▸ **ABOUT THIS TASK**: Please show every line of the records below that contains the word "cookies". Case counts.

-- SOURCE DATA follows --

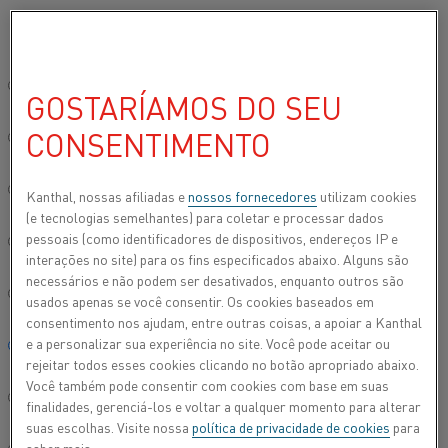
Por favor, selecione seu idioma preferido:
Início
Todos os produtos
Material para resistências e alta tempera
Site global/Inglês
GOSTARÍAMOS DO SEU
BARRA, TARUGO, HASTE, TUBOS E
PLACA
CONSENTIMENTO
简体中文/Chinese
Deutsch/German
Kanthal, nossas afiliadas e
nossos fornecedores
utilizam cookies
(e tecnologias semelhantes) para coletar e processar dados
pessoais (como identificadores de dispositivos, endereços IP e
Italiano/Italian
interações no site) para os fins especificados abaixo. Alguns são
necessários e não podem ser desativados, enquanto outros são
日本語/Japanese
usados apenas se você consentir. Os cookies baseados em
consentimento nos ajudam, entre outras coisas, a apoiar a Kanthal
e a personalizar sua experiência no site. Você pode aceitar ou
Português/Portuguese
rejeitar todos esses cookies clicando no botão apropriado abaixo.
Você também pode consentir com cookies com base em suas
Español/Spanish
finalidades, gerenciá-los e voltar a qualquer momento para alterar
suas escolhas. Visite nossa
política de privacidade de cookies
para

-- SOURCE DATA concluded --

▸ **REPLY TO THE TASK**:
utilizam cookies
usados apenas se você consentir. Os cookies baseados em
rejeitar todos esses cookies clicando no botão apropriado abaixo.
Você também pode consentir com cookies com base em suas
política de privacidade de cookies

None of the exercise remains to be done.